La clémence de ce verdict envoie un message profondément décevant s’agissant de l’établissement des responsabilités pour les crimes perpétrés par les soldats de la paix, alors que des dizaines d’autres, y compris des troupes de l’ONU, sont visés par des allégations de meurtre, d’abus et d’exploitation sexuels. En outre, ce jugement est un déni de justice pour les familles des victimes. Dans une lettre adressée au tribunal congolais et rendue publique le 9 août, un collectif de familles des victimes de Boali s’est déclaré consterné par la brièveté des peines et indigné de ne pas avoir été invité à participer au procès. Il demande des éclaircissements sur la manière dont ces peines légères ont été déterminées et, dans le cas où les explications fournies s’avéreraient insatisfaisantes, envisagerait de demander à la cour de reconsidérer sa décision.

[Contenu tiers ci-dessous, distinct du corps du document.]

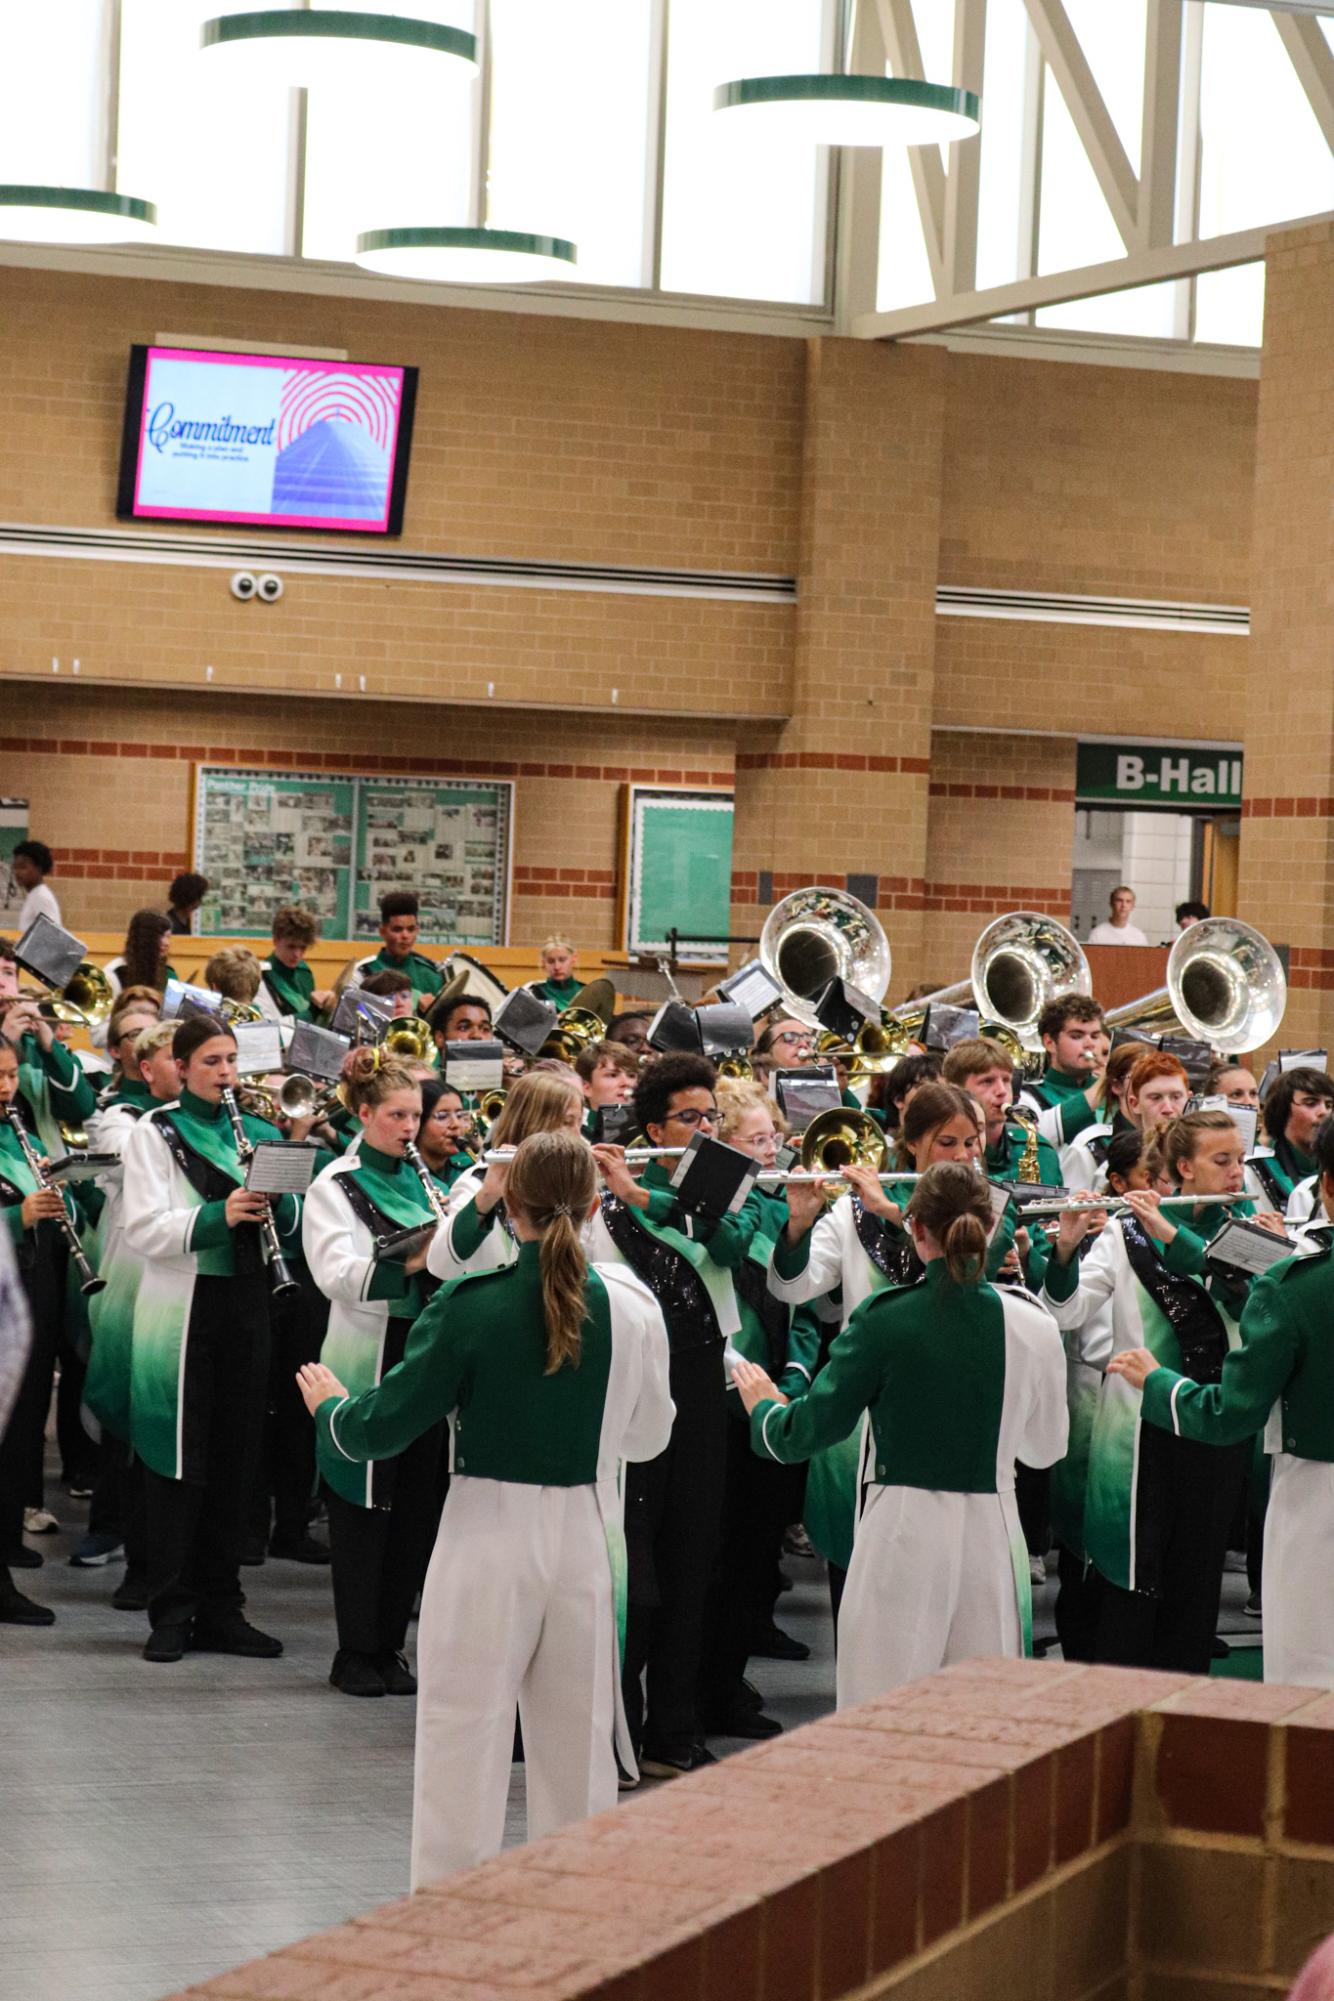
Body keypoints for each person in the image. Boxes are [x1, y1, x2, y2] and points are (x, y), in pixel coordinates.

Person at [297, 1128, 673, 1882]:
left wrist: (333, 1411)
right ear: (596, 1202)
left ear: (510, 1208)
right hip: (588, 1537)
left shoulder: (471, 1304)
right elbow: (650, 1435)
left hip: (486, 1535)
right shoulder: (632, 1305)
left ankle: (448, 1918)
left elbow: (385, 1424)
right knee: (577, 1745)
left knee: (461, 1734)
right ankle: (574, 1925)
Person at [734, 1161, 1067, 1701]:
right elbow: (1046, 1446)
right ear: (989, 1227)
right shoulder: (1033, 1322)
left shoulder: (883, 1316)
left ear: (915, 1228)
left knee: (883, 1705)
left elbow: (806, 1431)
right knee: (982, 1713)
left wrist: (766, 1410)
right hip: (994, 1533)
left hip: (901, 1531)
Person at [1041, 1108, 1284, 1672]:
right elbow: (1068, 1311)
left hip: (1216, 1425)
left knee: (1196, 1576)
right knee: (1133, 1572)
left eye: (1239, 1161)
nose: (1234, 1173)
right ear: (1181, 1167)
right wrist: (1063, 1250)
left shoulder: (1247, 1230)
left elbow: (1248, 1305)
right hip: (1139, 1430)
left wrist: (1275, 1253)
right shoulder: (1126, 1234)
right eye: (1221, 1161)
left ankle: (1183, 1701)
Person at [766, 1081, 1019, 1621]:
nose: (964, 1157)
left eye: (972, 1143)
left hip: (962, 1410)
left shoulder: (991, 1206)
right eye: (948, 1143)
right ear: (911, 1146)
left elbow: (963, 1274)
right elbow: (795, 1287)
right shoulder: (851, 1214)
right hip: (868, 1421)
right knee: (862, 1584)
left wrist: (891, 1210)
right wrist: (799, 1222)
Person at [1109, 1113, 1334, 1689]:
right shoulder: (1290, 1269)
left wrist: (1158, 1383)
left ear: (1325, 1185)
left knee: (1309, 1664)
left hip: (1317, 1495)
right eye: (1223, 1161)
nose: (1236, 1172)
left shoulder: (1296, 1285)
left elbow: (1231, 1412)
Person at [585, 1053, 762, 1777]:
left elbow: (731, 1240)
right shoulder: (607, 1211)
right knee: (638, 1563)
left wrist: (647, 1195)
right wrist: (623, 1191)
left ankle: (674, 1725)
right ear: (654, 1126)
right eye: (691, 1118)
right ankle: (617, 1724)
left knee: (695, 1559)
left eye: (712, 1115)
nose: (706, 1127)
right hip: (634, 1388)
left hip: (701, 1385)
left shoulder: (724, 1180)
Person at [120, 1014, 301, 1664]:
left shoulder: (256, 1132)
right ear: (183, 1064)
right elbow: (143, 1228)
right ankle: (171, 1608)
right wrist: (217, 1213)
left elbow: (293, 1214)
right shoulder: (154, 1131)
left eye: (232, 1060)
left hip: (249, 1301)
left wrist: (281, 1202)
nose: (227, 1072)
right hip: (185, 1306)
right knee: (179, 1461)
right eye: (213, 1061)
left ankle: (224, 1607)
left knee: (235, 1459)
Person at [301, 1049, 444, 1697]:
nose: (409, 1127)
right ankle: (354, 1648)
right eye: (396, 1115)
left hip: (426, 1350)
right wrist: (414, 1263)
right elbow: (335, 1273)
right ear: (364, 1114)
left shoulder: (430, 1177)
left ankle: (390, 1646)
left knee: (416, 1502)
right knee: (364, 1504)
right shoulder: (336, 1181)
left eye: (416, 1115)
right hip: (367, 1349)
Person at [699, 1081, 820, 1738]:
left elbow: (803, 1306)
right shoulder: (708, 1206)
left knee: (753, 1554)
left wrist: (796, 1373)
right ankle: (700, 1687)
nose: (770, 1150)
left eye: (774, 1136)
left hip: (773, 1397)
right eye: (755, 1140)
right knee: (713, 1556)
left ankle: (728, 1679)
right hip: (717, 1399)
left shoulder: (783, 1207)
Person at [0, 999, 98, 1624]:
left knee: (22, 1428)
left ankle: (6, 1545)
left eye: (10, 1077)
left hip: (29, 1291)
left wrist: (69, 1197)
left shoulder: (21, 1131)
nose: (6, 1088)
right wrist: (16, 1214)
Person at [78, 1020, 179, 1594]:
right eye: (176, 1059)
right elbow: (127, 1156)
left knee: (165, 1424)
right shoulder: (122, 1117)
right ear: (147, 1068)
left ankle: (159, 1559)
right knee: (126, 1418)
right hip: (129, 1283)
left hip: (179, 1285)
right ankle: (121, 1538)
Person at [428, 1071, 585, 1281]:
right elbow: (440, 1265)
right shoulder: (476, 1181)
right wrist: (487, 1196)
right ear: (533, 1122)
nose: (578, 1136)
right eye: (567, 1123)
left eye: (578, 1123)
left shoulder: (577, 1179)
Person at [943, 1036, 1063, 1186]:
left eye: (1006, 1080)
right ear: (955, 1089)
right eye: (987, 1081)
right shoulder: (943, 1152)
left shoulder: (1041, 1152)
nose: (1002, 1091)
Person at [1020, 993, 1109, 1153]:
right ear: (1050, 1043)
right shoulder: (1027, 1097)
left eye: (1095, 1036)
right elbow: (1037, 1138)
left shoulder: (1114, 1091)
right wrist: (1104, 1084)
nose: (1090, 1044)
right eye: (1077, 1036)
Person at [1247, 1066, 1334, 1213]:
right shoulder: (1255, 1169)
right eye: (1310, 1103)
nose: (1324, 1112)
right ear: (1283, 1110)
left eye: (1329, 1105)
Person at [351, 893, 443, 1008]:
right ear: (382, 932)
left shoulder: (431, 974)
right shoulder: (363, 972)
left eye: (411, 929)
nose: (405, 936)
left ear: (417, 930)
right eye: (397, 929)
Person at [262, 906, 335, 1021]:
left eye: (303, 947)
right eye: (291, 946)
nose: (297, 954)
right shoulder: (262, 975)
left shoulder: (304, 971)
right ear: (275, 940)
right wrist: (313, 1010)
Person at [414, 1077, 476, 1194]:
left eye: (459, 1115)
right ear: (419, 1121)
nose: (456, 1124)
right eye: (442, 1116)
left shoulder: (468, 1166)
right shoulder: (403, 1173)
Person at [104, 909, 176, 1002]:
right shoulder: (115, 972)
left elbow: (172, 1011)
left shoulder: (168, 973)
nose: (166, 943)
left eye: (168, 937)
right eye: (160, 936)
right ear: (144, 939)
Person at [576, 1039, 639, 1132]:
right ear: (586, 1088)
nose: (626, 1083)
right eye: (613, 1075)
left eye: (631, 1075)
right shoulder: (577, 1134)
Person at [11, 840, 60, 934]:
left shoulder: (41, 897)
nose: (17, 872)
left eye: (23, 867)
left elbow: (52, 937)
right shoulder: (34, 895)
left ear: (39, 868)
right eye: (15, 867)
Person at [526, 936, 582, 1011]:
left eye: (562, 960)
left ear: (574, 959)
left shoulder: (587, 992)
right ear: (543, 963)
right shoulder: (532, 992)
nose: (557, 967)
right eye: (551, 961)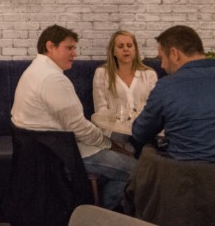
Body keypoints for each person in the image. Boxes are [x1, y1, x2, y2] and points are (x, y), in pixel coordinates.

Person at [11, 24, 136, 210]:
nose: (74, 53)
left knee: (122, 164)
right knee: (137, 169)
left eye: (74, 48)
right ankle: (100, 219)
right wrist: (110, 144)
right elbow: (79, 127)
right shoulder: (52, 79)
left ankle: (98, 211)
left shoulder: (35, 70)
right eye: (69, 48)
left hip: (41, 152)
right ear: (50, 46)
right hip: (59, 154)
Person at [132, 25, 215, 164]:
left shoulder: (167, 86)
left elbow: (140, 132)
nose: (162, 65)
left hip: (185, 178)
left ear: (175, 54)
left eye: (161, 58)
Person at [92, 30, 157, 150]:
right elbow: (101, 110)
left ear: (135, 49)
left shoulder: (149, 74)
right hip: (115, 132)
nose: (126, 49)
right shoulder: (102, 73)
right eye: (120, 46)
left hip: (143, 130)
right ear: (114, 52)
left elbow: (154, 107)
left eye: (129, 45)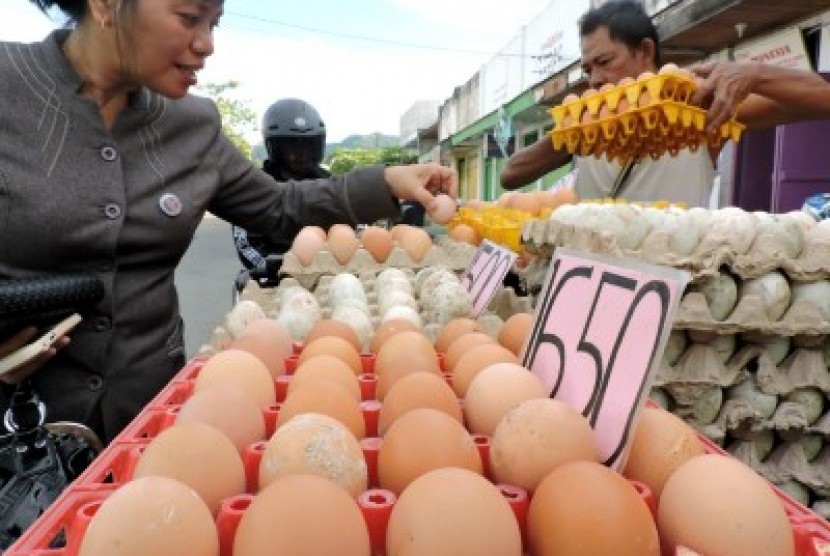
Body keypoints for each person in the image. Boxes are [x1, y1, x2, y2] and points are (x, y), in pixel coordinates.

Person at [0, 0, 457, 445]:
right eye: (189, 18)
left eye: (215, 22)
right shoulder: (8, 88)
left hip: (150, 417)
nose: (207, 44)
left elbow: (280, 206)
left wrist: (386, 183)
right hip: (17, 425)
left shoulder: (192, 125)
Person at [500, 0, 830, 206]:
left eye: (605, 61)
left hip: (667, 294)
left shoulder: (696, 106)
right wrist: (573, 132)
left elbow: (822, 100)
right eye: (588, 69)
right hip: (592, 288)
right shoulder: (586, 127)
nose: (596, 79)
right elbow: (510, 175)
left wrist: (755, 74)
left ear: (644, 51)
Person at [231, 98, 331, 288]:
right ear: (274, 147)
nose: (301, 153)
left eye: (308, 145)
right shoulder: (255, 185)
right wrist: (278, 267)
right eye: (291, 145)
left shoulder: (327, 182)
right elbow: (245, 244)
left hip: (325, 274)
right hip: (274, 278)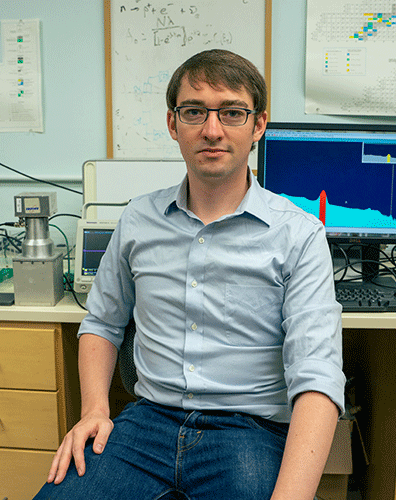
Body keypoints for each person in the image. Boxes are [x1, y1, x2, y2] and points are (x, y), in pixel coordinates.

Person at [33, 49, 345, 500]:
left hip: (249, 432)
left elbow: (316, 374)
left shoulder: (297, 234)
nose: (212, 129)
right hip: (146, 425)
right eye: (195, 111)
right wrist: (94, 410)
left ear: (258, 125)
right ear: (172, 124)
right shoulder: (139, 219)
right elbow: (101, 323)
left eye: (232, 112)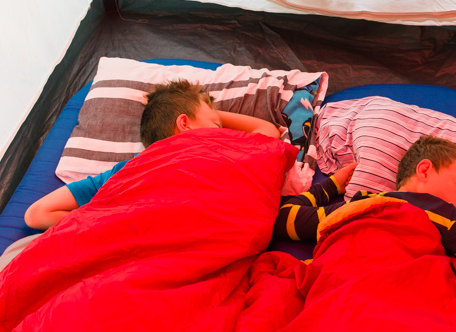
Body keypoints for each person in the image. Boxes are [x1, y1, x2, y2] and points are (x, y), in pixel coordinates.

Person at [24, 79, 283, 230]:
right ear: (183, 123)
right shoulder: (133, 170)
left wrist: (108, 225)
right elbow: (267, 131)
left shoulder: (124, 171)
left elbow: (38, 213)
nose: (221, 131)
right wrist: (206, 112)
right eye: (217, 127)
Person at [274, 135, 456, 285]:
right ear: (424, 170)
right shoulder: (442, 215)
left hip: (338, 288)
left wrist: (329, 187)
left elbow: (283, 218)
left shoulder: (356, 207)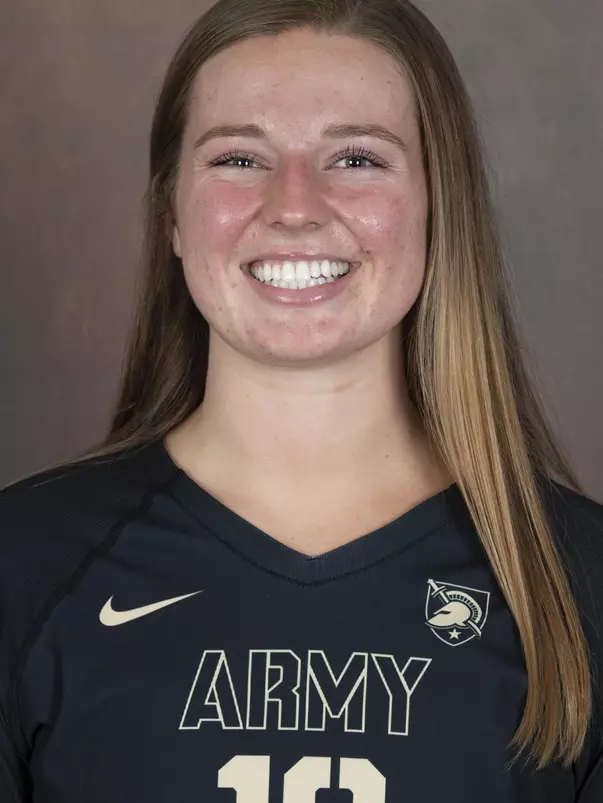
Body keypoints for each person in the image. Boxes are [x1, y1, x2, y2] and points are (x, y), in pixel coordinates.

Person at [0, 0, 602, 800]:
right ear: (171, 213)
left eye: (355, 158)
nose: (293, 205)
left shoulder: (577, 584)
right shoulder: (24, 565)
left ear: (438, 204)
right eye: (238, 160)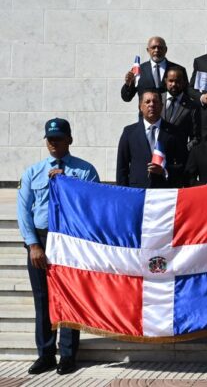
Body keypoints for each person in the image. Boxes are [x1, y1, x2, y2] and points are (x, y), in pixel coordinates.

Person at [17, 118, 100, 376]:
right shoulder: (33, 172)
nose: (53, 143)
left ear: (69, 140)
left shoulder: (85, 171)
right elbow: (23, 211)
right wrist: (32, 244)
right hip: (42, 239)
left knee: (69, 299)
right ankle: (45, 354)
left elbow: (94, 205)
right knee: (42, 299)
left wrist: (69, 184)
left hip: (70, 240)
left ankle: (67, 355)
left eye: (59, 138)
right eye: (50, 138)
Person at [116, 90, 188, 188]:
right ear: (140, 107)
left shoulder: (174, 132)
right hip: (137, 191)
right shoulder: (129, 132)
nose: (151, 105)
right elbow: (122, 168)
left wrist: (164, 171)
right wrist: (122, 193)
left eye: (155, 101)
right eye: (147, 102)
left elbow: (182, 165)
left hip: (165, 191)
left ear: (162, 106)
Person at [120, 36, 184, 102]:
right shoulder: (139, 70)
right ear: (148, 50)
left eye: (160, 47)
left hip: (170, 111)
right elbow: (127, 97)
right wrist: (128, 84)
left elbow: (186, 95)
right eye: (153, 47)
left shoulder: (179, 70)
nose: (156, 50)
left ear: (166, 50)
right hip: (146, 111)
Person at [162, 65, 201, 150]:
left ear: (183, 82)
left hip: (179, 159)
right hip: (157, 155)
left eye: (178, 81)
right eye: (171, 81)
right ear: (166, 81)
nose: (174, 84)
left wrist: (184, 150)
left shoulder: (192, 106)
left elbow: (196, 137)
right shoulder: (156, 100)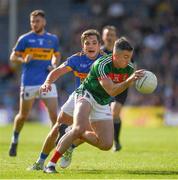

Vers des poursuites civiles

Les familles des victimes souhaitent également obtenir réparation. Elles envisagent des poursuites civiles contre les hommes condamnés, une démarche difficile à organiser, en l’absence d’une assistance, dans un pays tiers et une juridiction différente. C’est précisément sur ce point que l’UA peut encore faire une différence positive. Elle devrait tout d’abord rendre public son rapport de 2014 sur ces meurtres et expliquer la manière dont elle peut mieux tenir pour comptables de leurs actes ses propres soldats de la paix lorsqu’ils sont accusés de crimes graves. Elle devrait ensuite soutenir les familles dans leur procès civil. Enfin, l’UA devrait suivre de près le procès et faire des déclarations publiques à l’issue du verdict.

Les condamnations prononcées par les tribunaux congolais constituent une grave injustice, mais l’UA peut encore agir pour apporter un peu de justice aux familles des victimes.

Lewis Mudge est chercheur senior auprès de la division Afrique de Human Rights Watch.